If you’re like most people, you’ve been told that certain things impact car insurance. You may hear it from friends and family or even read it online, which makes you believe it’s true. However, some of these accepted facts are really myths. Myths that cost you money when you could be saving it. Here are five you need to recognize so you don’t spend more money on car insurance in Salt Lake City than you should.

Myth 1: New Cars are More Expensive to Insure

A lot of people hesitate to buy a brand new car because of this myth. They stick with their same old vehicle or shop around for another used model instead of looking at new vehicles. The truth is, many times, you can save money by trading in your used vehicle for a new one off the lot.

These newer vehicles come with good crash test ratings and safety features. If you trade in a small car for a large SUV, your insurance is likely to be cheaper because the vehicle is safer. Backup cameras and parking sensors also help keep you safe, so they can lower your car insurance premiums.

Myth 2: Past Accidents or Traffic Tickets will Make Your Premiums Higher

You’ve probably heard that you will pay more for insurance if you have a traffic ticket or have filed a claim from an accident. While moving violations and previous claims do impact your car insurance rates, it doesn’t mean every one will raise your insurance. Many companies have a threshold in claims before an accident will raise your rates. It may be $750 or $1000, but any repairs under that amount won’t hurt you.

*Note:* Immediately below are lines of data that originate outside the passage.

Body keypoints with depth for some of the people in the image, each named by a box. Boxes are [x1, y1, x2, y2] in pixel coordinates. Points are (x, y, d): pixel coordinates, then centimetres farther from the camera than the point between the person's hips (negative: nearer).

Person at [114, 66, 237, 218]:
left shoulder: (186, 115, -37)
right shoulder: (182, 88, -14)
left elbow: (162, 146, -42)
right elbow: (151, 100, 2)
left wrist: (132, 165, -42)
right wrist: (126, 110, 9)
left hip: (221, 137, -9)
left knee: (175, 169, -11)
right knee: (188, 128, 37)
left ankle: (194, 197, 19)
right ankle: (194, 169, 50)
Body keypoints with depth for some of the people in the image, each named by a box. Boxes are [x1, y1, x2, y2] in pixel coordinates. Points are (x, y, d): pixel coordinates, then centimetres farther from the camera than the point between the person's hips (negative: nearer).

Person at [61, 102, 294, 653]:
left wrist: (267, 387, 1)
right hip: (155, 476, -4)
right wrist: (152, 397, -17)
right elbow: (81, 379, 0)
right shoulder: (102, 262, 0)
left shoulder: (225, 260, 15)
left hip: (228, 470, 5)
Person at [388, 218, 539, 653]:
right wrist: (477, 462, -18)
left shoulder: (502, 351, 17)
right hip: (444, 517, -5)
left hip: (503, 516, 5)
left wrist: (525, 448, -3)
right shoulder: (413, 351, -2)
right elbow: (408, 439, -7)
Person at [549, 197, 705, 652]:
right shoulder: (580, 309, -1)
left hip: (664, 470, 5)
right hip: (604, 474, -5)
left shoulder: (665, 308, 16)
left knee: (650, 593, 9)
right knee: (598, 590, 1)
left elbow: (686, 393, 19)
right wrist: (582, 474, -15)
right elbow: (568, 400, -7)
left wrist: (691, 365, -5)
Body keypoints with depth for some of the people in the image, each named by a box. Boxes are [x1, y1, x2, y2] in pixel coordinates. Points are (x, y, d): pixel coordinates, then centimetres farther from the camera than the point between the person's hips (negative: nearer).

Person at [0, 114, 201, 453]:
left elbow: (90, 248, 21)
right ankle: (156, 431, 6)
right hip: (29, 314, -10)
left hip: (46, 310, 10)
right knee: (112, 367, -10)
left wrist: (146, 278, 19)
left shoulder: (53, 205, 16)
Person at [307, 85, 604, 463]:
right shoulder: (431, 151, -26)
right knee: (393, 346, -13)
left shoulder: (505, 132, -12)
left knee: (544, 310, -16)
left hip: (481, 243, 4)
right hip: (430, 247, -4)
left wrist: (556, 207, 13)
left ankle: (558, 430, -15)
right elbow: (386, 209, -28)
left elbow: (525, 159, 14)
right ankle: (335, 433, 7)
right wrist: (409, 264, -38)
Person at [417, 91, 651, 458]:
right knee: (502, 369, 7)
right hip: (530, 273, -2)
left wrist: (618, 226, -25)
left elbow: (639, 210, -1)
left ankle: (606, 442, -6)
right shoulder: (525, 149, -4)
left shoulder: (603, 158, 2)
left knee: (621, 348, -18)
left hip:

Your traffic tickets fall off your driving record after a certain amount of time passes. They also stop hurting your car insurance premiums as well. If you had a speeding ticket 10 years ago, it won’t be included in the data that is used to come up with your rates. If that speeding ticket is from last year, it will do more damage to your premiums.

Myth 3: You Don’t Need Insurance If You Don’t Own a Car

You may think you don’t need to have car insurance if you don’t own a vehicle. While this is technically true as long as you don’t get behind the wheel, it’s not an accurate statement. You will still pay the higher rate for not having a current insurance policy when you do get a car and need to buy car insurance.

Also, if you drive someone else’s car, you’ll need to have car insurance unless you’re listed on their policy. Otherwise, their policy won’t cover you in an accident if you don’t have your own insurance.

Make sure you check with your insurance agent about any information you’ve been told or heard before accepting it as fact. You never know when something someone tells you could be costing you money. Find out the truth so you can get the best rates.